*** Opening Data excerpts ***

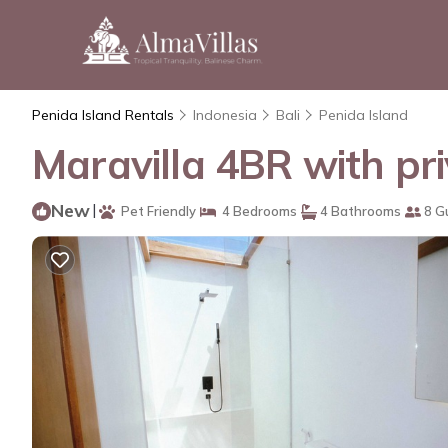
Penida Island Rentals
Indonesia
Bali
Penida Island
Maravilla 4BR with pri
New
|
Pet Friendly
4 Bedrooms
4 Bathrooms
8 G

*** Closing Data excerpts ***

Assignment —
Reproduce each record above by retyping it exactly; omit all images.

Reply to the task —
Penida Island Rentals
Indonesia
Bali
Penida Island
Maravilla 4BR with pri
New
|
Pet Friendly
4 Bedrooms
4 Bathrooms
8 G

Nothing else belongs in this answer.